Reproduce all of the lines below word for word, and leave the pictures out of your copy.

Data records
-=-=-

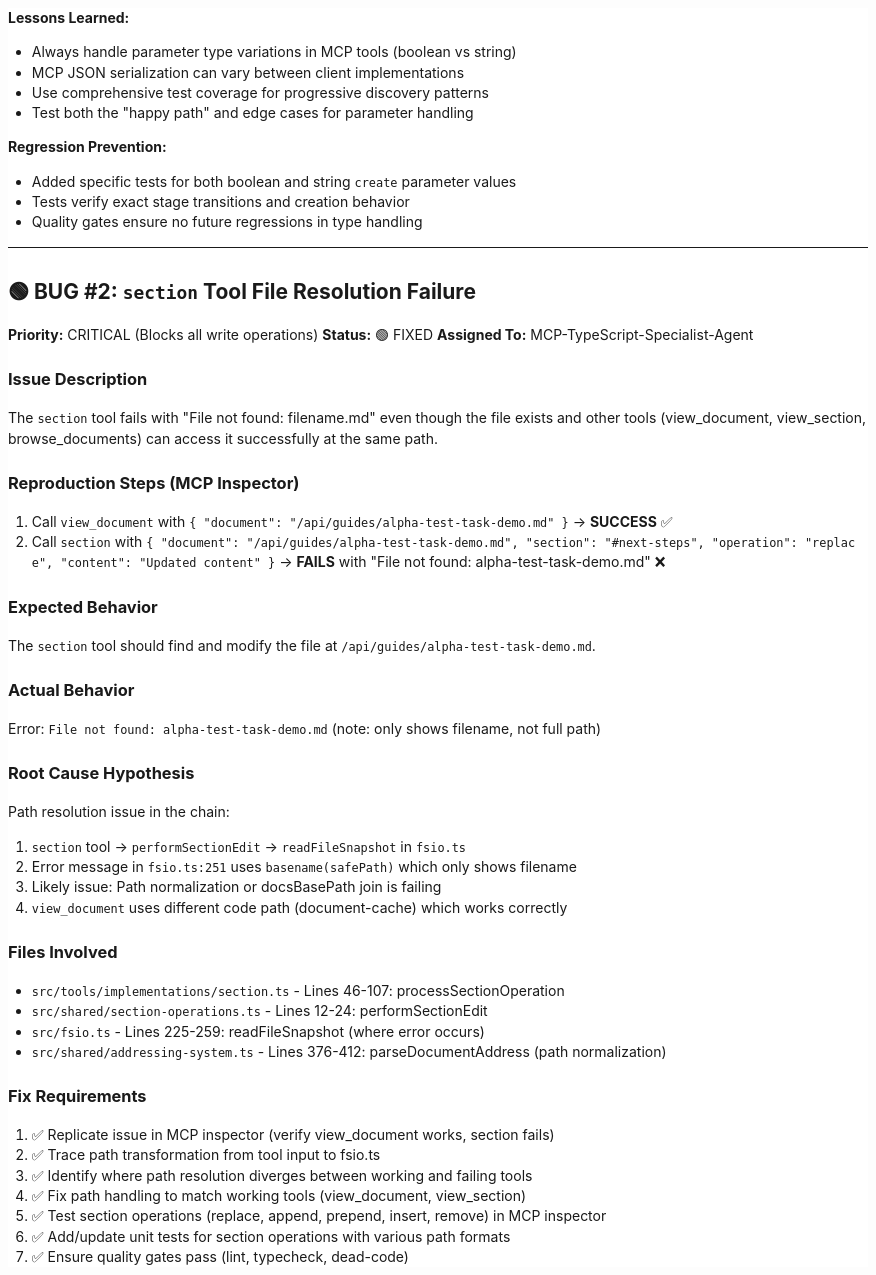 **Lessons Learned:**
- Always handle parameter type variations in MCP tools (boolean vs string)
- MCP JSON serialization can vary between client implementations
- Use comprehensive test coverage for progressive discovery patterns
- Test both the "happy path" and edge cases for parameter handling

**Regression Prevention:**
- Added specific tests for both boolean and string `create` parameter values
- Tests verify exact stage transitions and creation behavior
- Quality gates ensure no future regressions in type handling

---

## 🟢 BUG #2: `section` Tool File Resolution Failure

**Priority:** CRITICAL (Blocks all write operations)
**Status:** 🟢 FIXED
**Assigned To:** MCP-TypeScript-Specialist-Agent

### Issue Description
The `section` tool fails with "File not found: filename.md" even though the file exists and other tools (view_document, view_section, browse_documents) can access it successfully at the same path.

### Reproduction Steps (MCP Inspector)
1. Call `view_document` with `{ "document": "/api/guides/alpha-test-task-demo.md" }` → **SUCCESS** ✅
2. Call `section` with `{ "document": "/api/guides/alpha-test-task-demo.md", "section": "#next-steps", "operation": "replace", "content": "Updated content" }` → **FAILS** with "File not found: alpha-test-task-demo.md" ❌

### Expected Behavior
The `section` tool should find and modify the file at `/api/guides/alpha-test-task-demo.md`.

### Actual Behavior
Error: `File not found: alpha-test-task-demo.md` (note: only shows filename, not full path)

### Root Cause Hypothesis
Path resolution issue in the chain:
1. `section` tool → `performSectionEdit` → `readFileSnapshot` in `fsio.ts`
2. Error message in `fsio.ts:251` uses `basename(safePath)` which only shows filename
3. Likely issue: Path normalization or docsBasePath join is failing
4. `view_document` uses different code path (document-cache) which works correctly

### Files Involved
- `src/tools/implementations/section.ts` - Lines 46-107: processSectionOperation
- `src/shared/section-operations.ts` - Lines 12-24: performSectionEdit
- `src/fsio.ts` - Lines 225-259: readFileSnapshot (where error occurs)
- `src/shared/addressing-system.ts` - Lines 376-412: parseDocumentAddress (path normalization)

### Fix Requirements
1. ✅ Replicate issue in MCP inspector (verify view_document works, section fails)
2. ✅ Trace path transformation from tool input to fsio.ts
3. ✅ Identify where path resolution diverges between working and failing tools
4. ✅ Fix path handling to match working tools (view_document, view_section)
5. ✅ Test section operations (replace, append, prepend, insert, remove) in MCP inspector
6. ✅ Add/update unit tests for section operations with various path formats
7. ✅ Ensure quality gates pass (lint, typecheck, dead-code)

-=-=-

Answer to the exercise ▸
 **Lessons Learned:**
- Always handle parameter type variations in MCP tools (boolean vs string)
- MCP JSON serialization can vary between client implementations
- Use comprehensive test coverage for progressive discovery patterns
- Test both the "happy path" and edge cases for parameter handling

**Regression Prevention:**
- Added specific tests for both boolean and string `create` parameter values
- Tests verify exact stage transitions and creation behavior
- Quality gates ensure no future regressions in type handling

---

## 🟢 BUG #2: `section` Tool File Resolution Failure

**Priority:** CRITICAL (Blocks all write operations)
**Status:** 🟢 FIXED
**Assigned To:** MCP-TypeScript-Specialist-Agent

### Issue Description
The `section` tool fails with "File not found: filename.md" even though the file exists and other tools (view_document, view_section, browse_documents) can access it successfully at the same path.

### Reproduction Steps (MCP Inspector)
1. Call `view_document` with `{ "document": "/api/guides/alpha-test-task-demo.md" }` → **SUCCESS** ✅
2. Call `section` with `{ "document": "/api/guides/alpha-test-task-demo.md", "section": "#next-steps", "operation": "replace", "content": "Updated content" }` → **FAILS** with "File not found: alpha-test-task-demo.md" ❌

### Expected Behavior
The `section` tool should find and modify the file at `/api/guides/alpha-test-task-demo.md`.

### Actual Behavior
Error: `File not found: alpha-test-task-demo.md` (note: only shows filename, not full path)

### Root Cause Hypothesis
Path resolution issue in the chain:
1. `section` tool → `performSectionEdit` → `readFileSnapshot` in `fsio.ts`
2. Error message in `fsio.ts:251` uses `basename(safePath)` which only shows filename
3. Likely issue: Path normalization or docsBasePath join is failing
4. `view_document` uses different code path (document-cache) which works correctly

### Files Involved
- `src/tools/implementations/section.ts` - Lines 46-107: processSectionOperation
- `src/shared/section-operations.ts` - Lines 12-24: performSectionEdit
- `src/fsio.ts` - Lines 225-259: readFileSnapshot (where error occurs)
- `src/shared/addressing-system.ts` - Lines 376-412: parseDocumentAddress (path normalization)

### Fix Requirements
1. ✅ Replicate issue in MCP inspector (verify view_document works, section fails)
2. ✅ Trace path transformation from tool input to fsio.ts
3. ✅ Identify where path resolution diverges between working and failing tools
4. ✅ Fix path handling to match working tools (view_document, view_section)
5. ✅ Test section operations (replace, append, prepend, insert, remove) in MCP inspector
6. ✅ Add/update unit tests for section operations with various path formats
7. ✅ Ensure quality gates pass (lint, typecheck, dead-code)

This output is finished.